Reproduce all records word for word.

DATA SUPPLIED Block Start

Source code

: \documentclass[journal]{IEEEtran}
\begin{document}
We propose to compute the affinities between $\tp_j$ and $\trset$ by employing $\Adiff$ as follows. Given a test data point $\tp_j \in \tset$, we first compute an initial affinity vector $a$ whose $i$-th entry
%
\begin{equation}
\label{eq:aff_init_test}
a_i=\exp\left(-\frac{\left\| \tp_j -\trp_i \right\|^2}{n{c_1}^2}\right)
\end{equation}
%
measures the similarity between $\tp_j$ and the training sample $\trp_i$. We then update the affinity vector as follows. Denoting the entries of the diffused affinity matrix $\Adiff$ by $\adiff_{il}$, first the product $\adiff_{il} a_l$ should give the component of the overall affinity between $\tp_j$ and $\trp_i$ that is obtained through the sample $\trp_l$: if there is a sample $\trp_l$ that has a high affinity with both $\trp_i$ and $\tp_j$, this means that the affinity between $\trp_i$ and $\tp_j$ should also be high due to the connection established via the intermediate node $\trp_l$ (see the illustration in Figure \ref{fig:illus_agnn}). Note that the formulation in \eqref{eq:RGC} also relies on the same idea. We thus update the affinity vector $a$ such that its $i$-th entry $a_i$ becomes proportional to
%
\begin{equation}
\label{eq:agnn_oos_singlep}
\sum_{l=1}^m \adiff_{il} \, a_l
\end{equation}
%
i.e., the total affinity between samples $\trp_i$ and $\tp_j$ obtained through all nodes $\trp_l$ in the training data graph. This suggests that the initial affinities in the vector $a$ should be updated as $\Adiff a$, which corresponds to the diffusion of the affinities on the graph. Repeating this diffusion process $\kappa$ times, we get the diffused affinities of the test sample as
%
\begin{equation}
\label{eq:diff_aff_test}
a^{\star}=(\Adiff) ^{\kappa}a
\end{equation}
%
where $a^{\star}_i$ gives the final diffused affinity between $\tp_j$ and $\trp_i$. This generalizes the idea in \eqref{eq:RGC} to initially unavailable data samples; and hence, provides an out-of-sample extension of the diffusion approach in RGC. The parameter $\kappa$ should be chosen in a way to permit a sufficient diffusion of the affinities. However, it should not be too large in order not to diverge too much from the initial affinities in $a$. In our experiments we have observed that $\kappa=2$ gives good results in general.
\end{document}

DATA SUPPLIED Block End

» **FINISHED TASK**:
Source code

: \documentclass[journal]{IEEEtran}
\begin{document}
We propose to compute the affinities between $\tp_j$ and $\trset$ by employing $\Adiff$ as follows. Given a test data point $\tp_j \in \tset$, we first compute an initial affinity vector $a$ whose $i$-th entry
%
\begin{equation}
\label{eq:aff_init_test}
a_i=\exp\left(-\frac{\left\| \tp_j -\trp_i \right\|^2}{n{c_1}^2}\right)
\end{equation}
%
measures the similarity between $\tp_j$ and the training sample $\trp_i$. We then update the affinity vector as follows. Denoting the entries of the diffused affinity matrix $\Adiff$ by $\adiff_{il}$, first the product $\adiff_{il} a_l$ should give the component of the overall affinity between $\tp_j$ and $\trp_i$ that is obtained through the sample $\trp_l$: if there is a sample $\trp_l$ that has a high affinity with both $\trp_i$ and $\tp_j$, this means that the affinity between $\trp_i$ and $\tp_j$ should also be high due to the connection established via the intermediate node $\trp_l$ (see the illustration in Figure \ref{fig:illus_agnn}). Note that the formulation in \eqref{eq:RGC} also relies on the same idea. We thus update the affinity vector $a$ such that its $i$-th entry $a_i$ becomes proportional to
%
\begin{equation}
\label{eq:agnn_oos_singlep}
\sum_{l=1}^m \adiff_{il} \, a_l
\end{equation}
%
i.e., the total affinity between samples $\trp_i$ and $\tp_j$ obtained through all nodes $\trp_l$ in the training data graph. This suggests that the initial affinities in the vector $a$ should be updated as $\Adiff a$, which corresponds to the diffusion of the affinities on the graph. Repeating this diffusion process $\kappa$ times, we get the diffused affinities of the test sample as
%
\begin{equation}
\label{eq:diff_aff_test}
a^{\star}=(\Adiff) ^{\kappa}a
\end{equation}
%
where $a^{\star}_i$ gives the final diffused affinity between $\tp_j$ and $\trp_i$. This generalizes the idea in \eqref{eq:RGC} to initially unavailable data samples; and hence, provides an out-of-sample extension of the diffusion approach in RGC. The parameter $\kappa$ should be chosen in a way to permit a sufficient diffusion of the affinities. However, it should not be too large in order not to diverge too much from the initial affinities in $a$. In our experiments we have observed that $\kappa=2$ gives good results in general.
\end{document}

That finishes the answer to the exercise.